MINNEAPOLIS (WCCO) -- Back-to-school shopping is the next largest shopping event for consumers behind Christmas.

In the Twin Cities, stores are already gearing up.

The National Retail Federation estimates parents will spend $688 on their children this year, that's up $85 from last year.

The increased cost of supplies and a marginally improved economy do not quite explain the increase. In fact, parents may be, in part, responsible.

Leanna O'Gara, a St. Paul mother of eight, has been looking for the deals for months now.

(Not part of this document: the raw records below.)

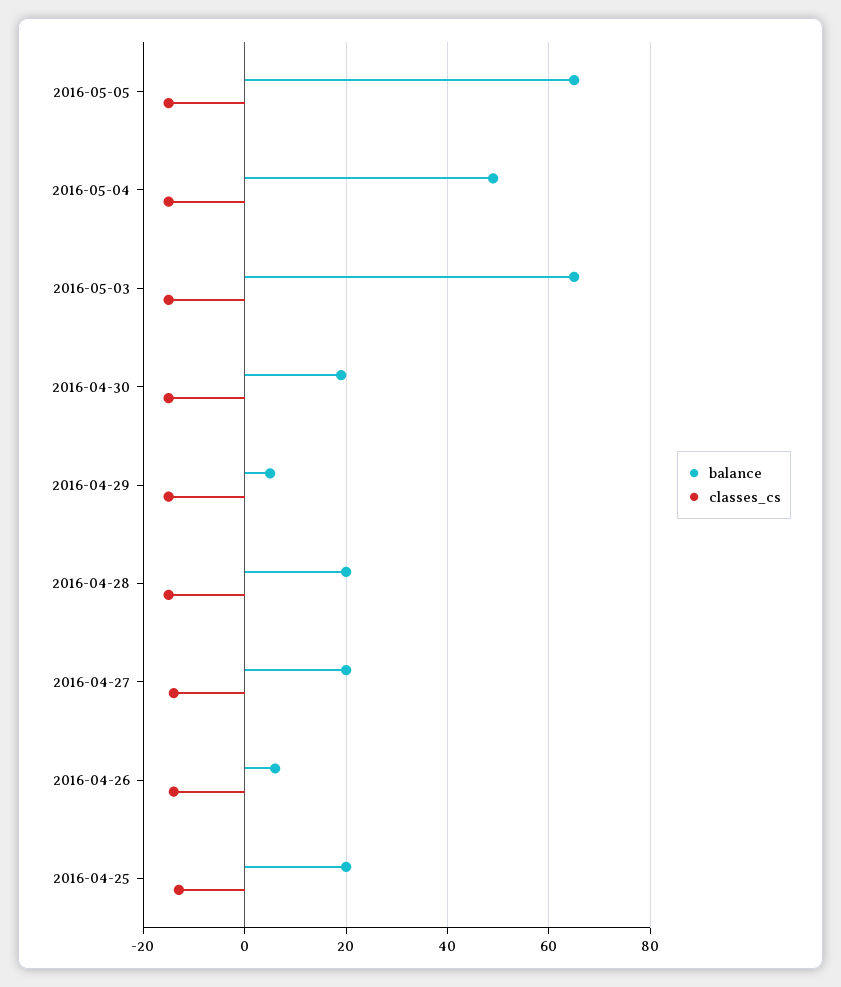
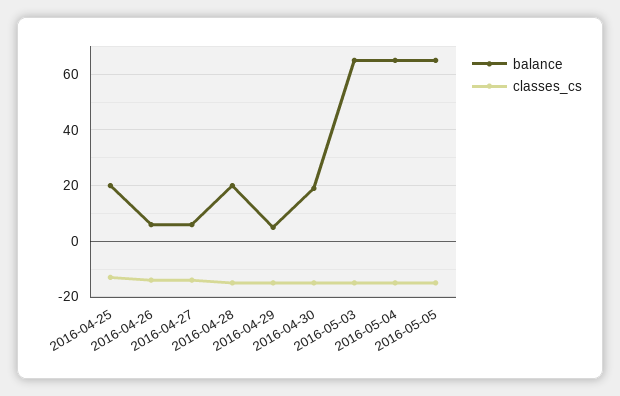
balance, 2016-05-04: 50 -> 65
balance, 2016-04-27: 20 -> 5

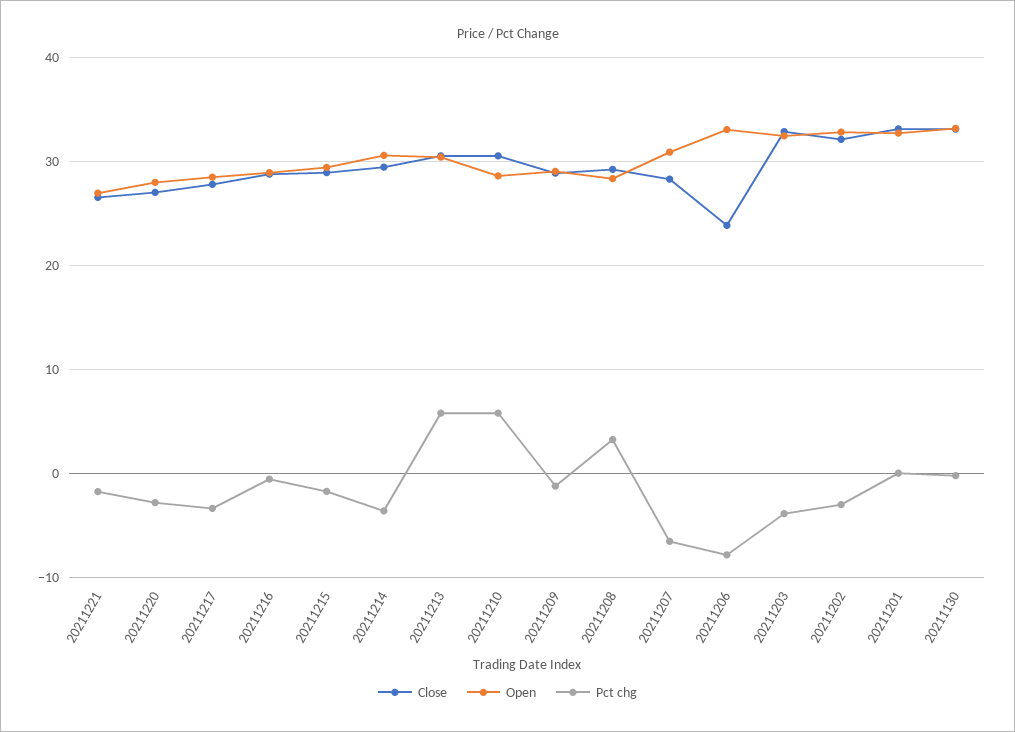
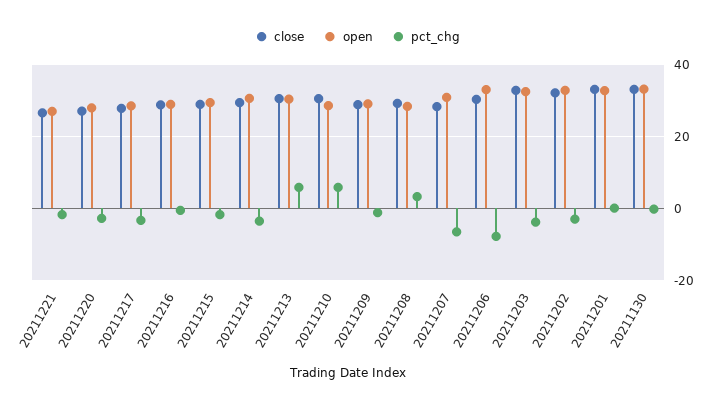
Close, 20211206: 24 -> 30

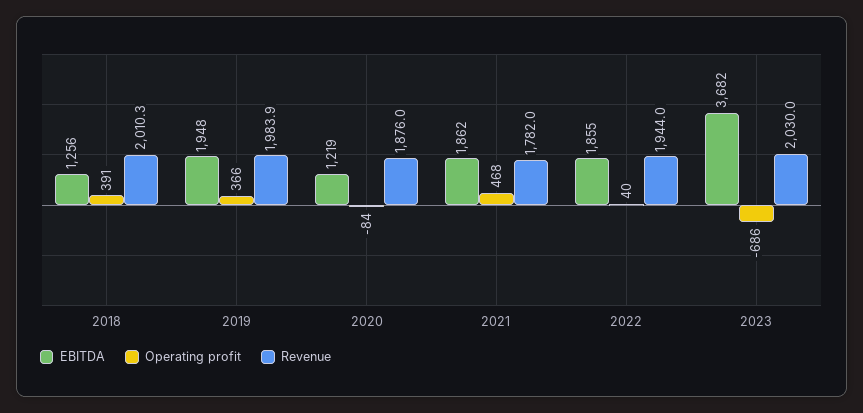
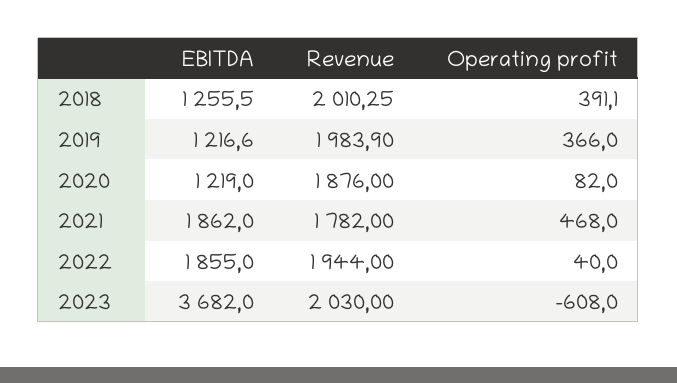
EBITDA, 2019: 1948 -> 1216.6
Operating profit, 2020: -84 -> 82
Operating profit, 2023: -686 -> -608

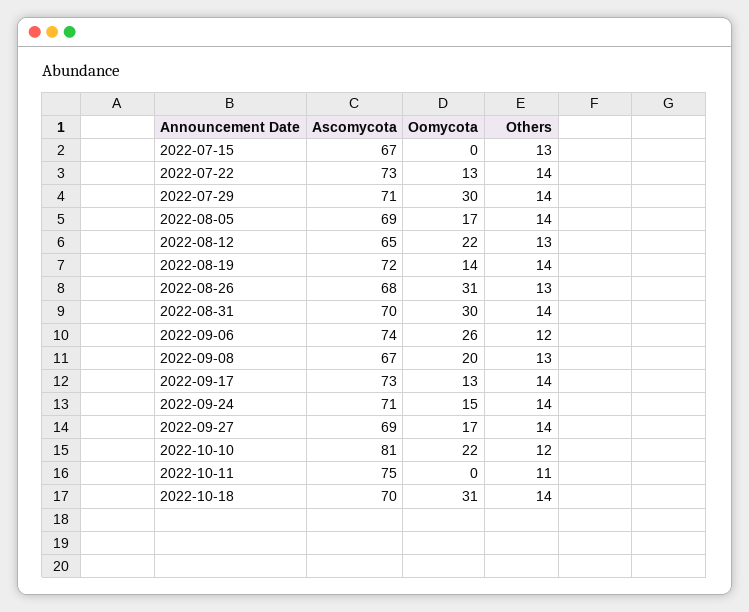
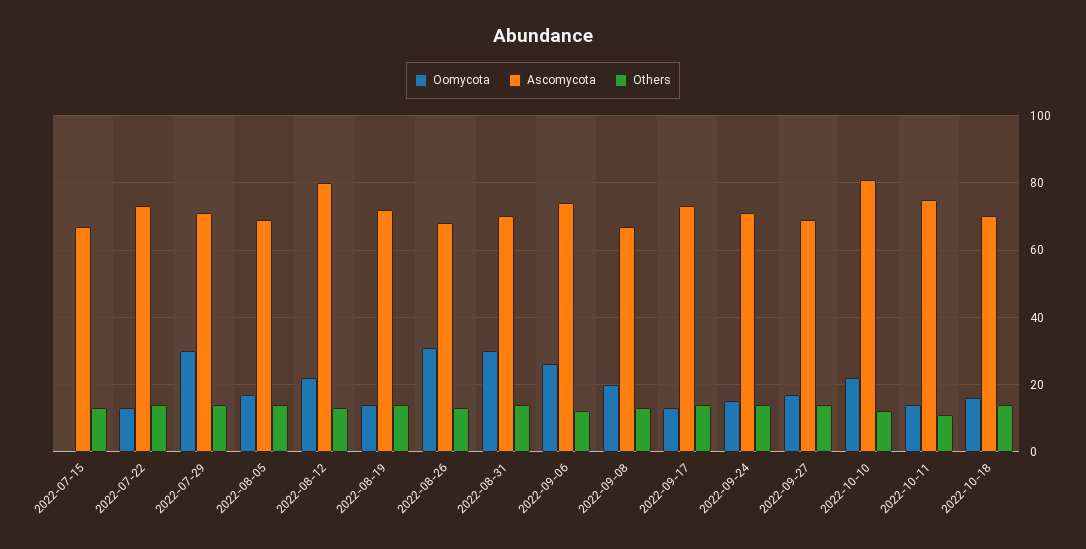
Ascomycota, 2022-08-12: 65 -> 80
Oomycota, 2022-10-11: 0 -> 15
Oomycota, 2022-10-18: 31 -> 15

From spending more than $150 a kid for her elementary schoolers to $70 calculators for her middle schoolers, O'Gara says she's noticed an increase in spending.

"You want everything that you didn't have, and you want them to have more," O'Gara said.

Retailers and consumers alike take advantage of what Dr. George John, of the Carlson School of Management, calls "shopping events."

"So you get Thanksgiving, you get Christmas, you get Halloween, you get back-to-school," John said.

Target set up their back-to-school displays just after the Fourth of July with mark-downs impossible not to notice.

"[Customers] are there to buy, so you want to sell them more so you put things on sale; you put some new attractive stuff that they haven't seen before, and you hope it all works," John said.

It seems to have worked. With few bumps, back-to-school sales seem to have risen year to year.

As for saving money, John says he does not recommend the waiting game. While some retailers put things on sale at the end of summer, there's simply no guarantee what items will go on sale.